§ **INSTRUCTION**: Reproduce the items word for word, from the first line through the line containing "Reading right to", with both ends included. Leave the pictures out.

§ **AVAILABLE DATA**:
⟨

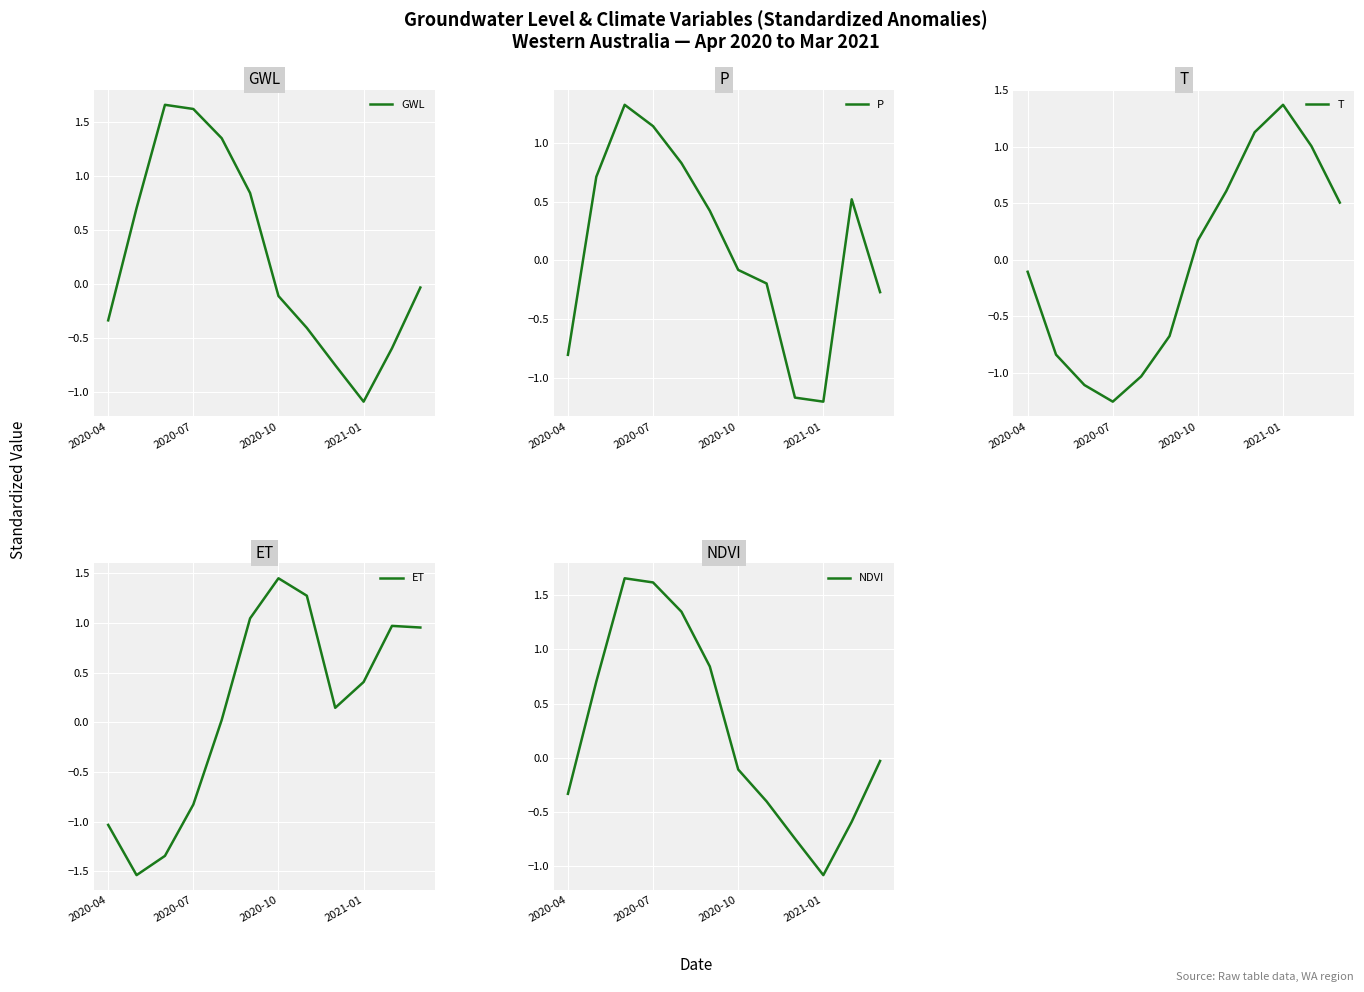

Where does the T series first go above 0?

2020-10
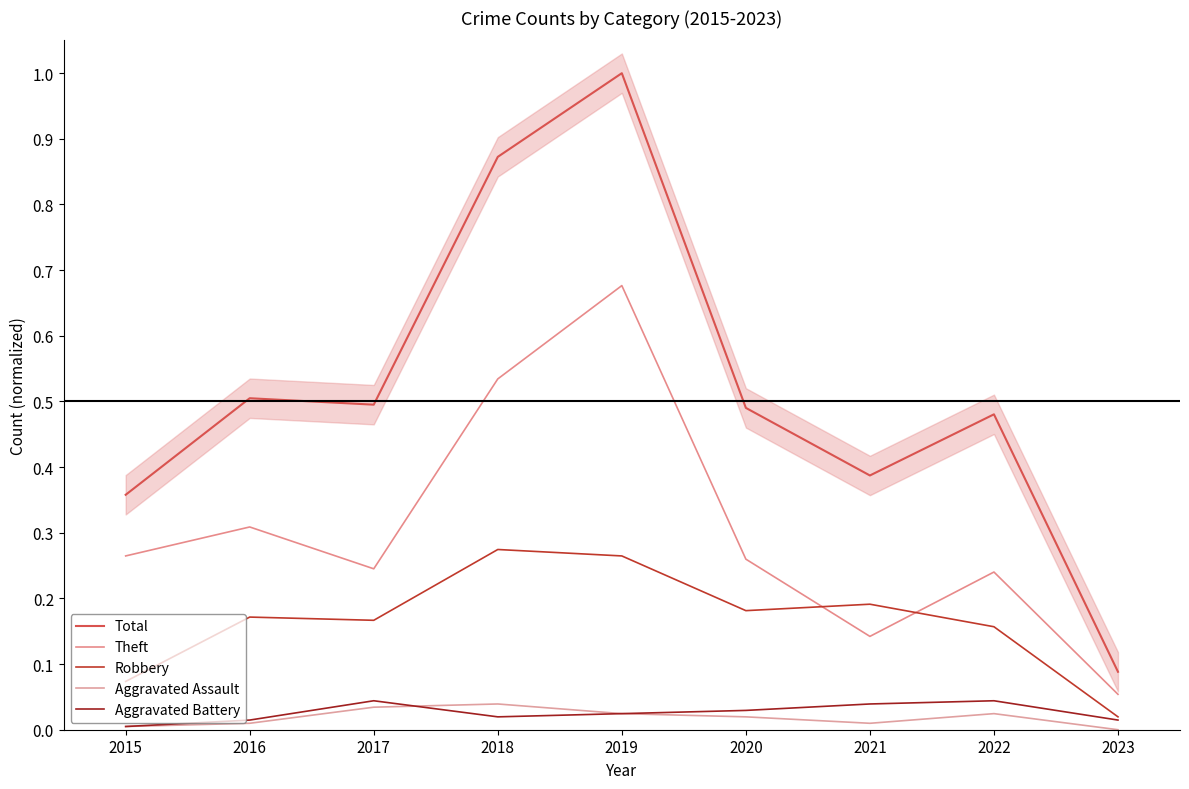

Reading left to right, extract all data points from this chart.

Total: 0.4	0.5	0.5	0.9	1.0	0.5	0.4	0.5	0.1
Theft: 0.3	0.3	0.2	0.5	0.7	0.3	0.1	0.2	0.1
Robbery: 0.1	0.2	0.2	0.3	0.3	0.2	0.2	0.2	0.0
Aggravated Assault: 0.0	0.0	0.0	0.0	0.0	0.0	0.0	0.0	0.0
Aggravated Battery: 0.0	0.0	0.0	0.0	0.0	0.0	0.0	0.0	0.0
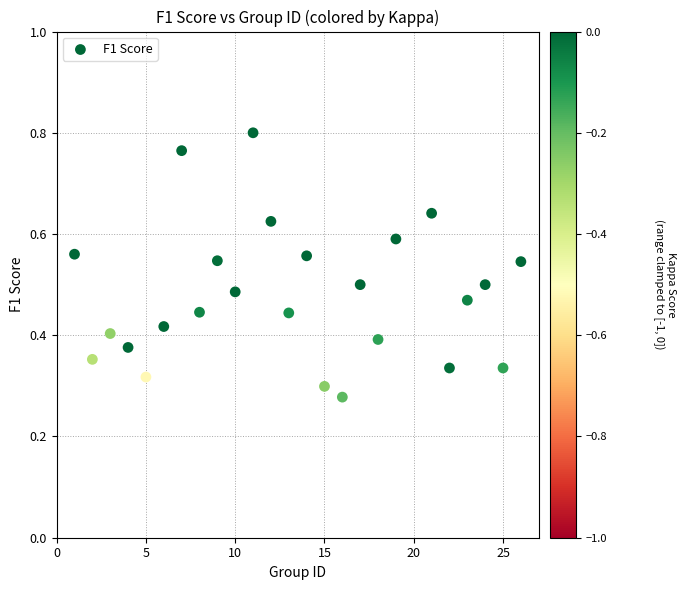

What is the range of X values (max minus min)?

25.0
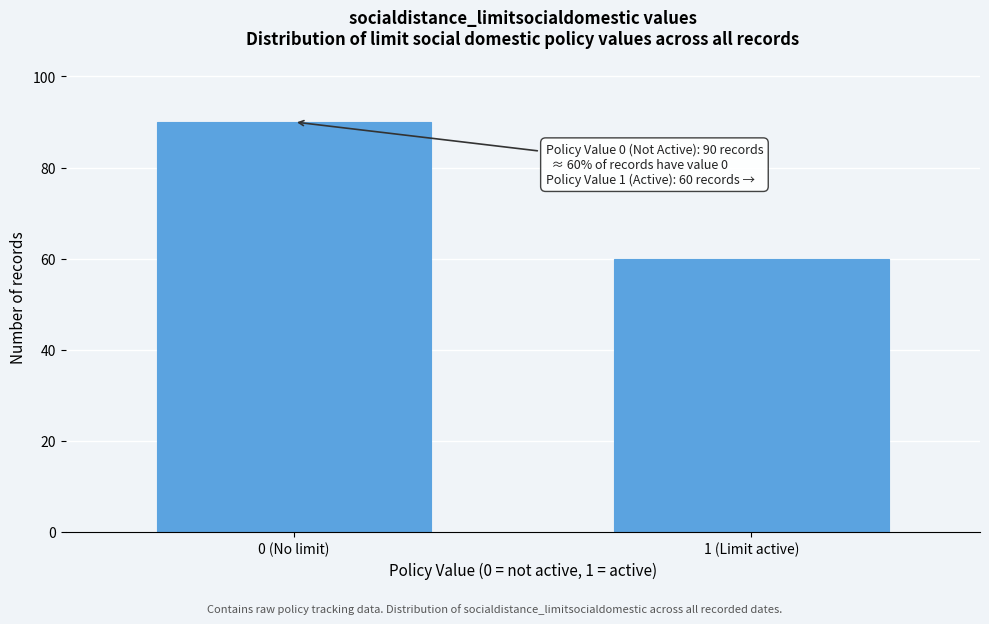

Reading right to left, transcribe all the data shown in this chart.

60	90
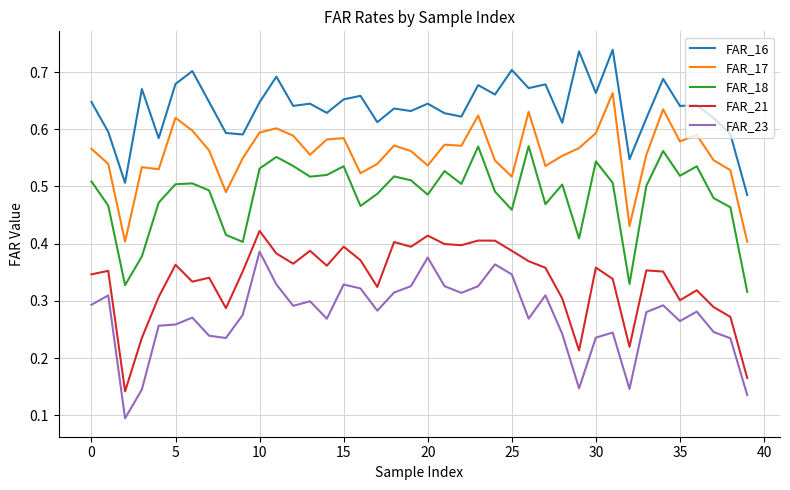

List the series in order of their peak value, highest first.

FAR_16, FAR_17, FAR_18, FAR_21, FAR_23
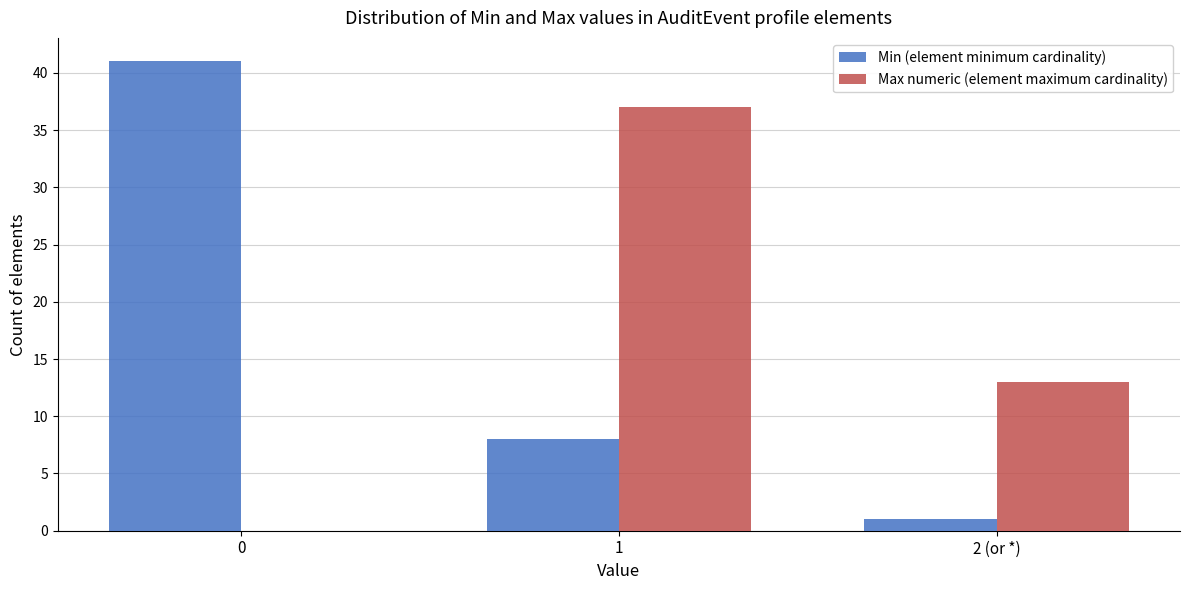

Reading left to right, transcribe all the data shown in this chart.

Min (element minimum cardinality): 0=41	1=8	2 (or *)=1
Max numeric (element maximum cardinality): 0=0	1=37	2 (or *)=13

⟩

§ **RESULT FOR THIS TASK**:
Where does the T series first go above 0?

2020-10

Reading left to right, extract all data points from this chart.

Total: 0.4	0.5	0.5	0.9	1.0	0.5	0.4	0.5	0.1
Theft: 0.3	0.3	0.2	0.5	0.7	0.3	0.1	0.2	0.1
Robbery: 0.1	0.2	0.2	0.3	0.3	0.2	0.2	0.2	0.0
Aggravated Assault: 0.0	0.0	0.0	0.0	0.0	0.0	0.0	0.0	0.0
Aggravated Battery: 0.0	0.0	0.0	0.0	0.0	0.0	0.0	0.0	0.0

What is the range of X values (max minus min)?

25.0

Reading right to left, transcribe all the data shown in this chart.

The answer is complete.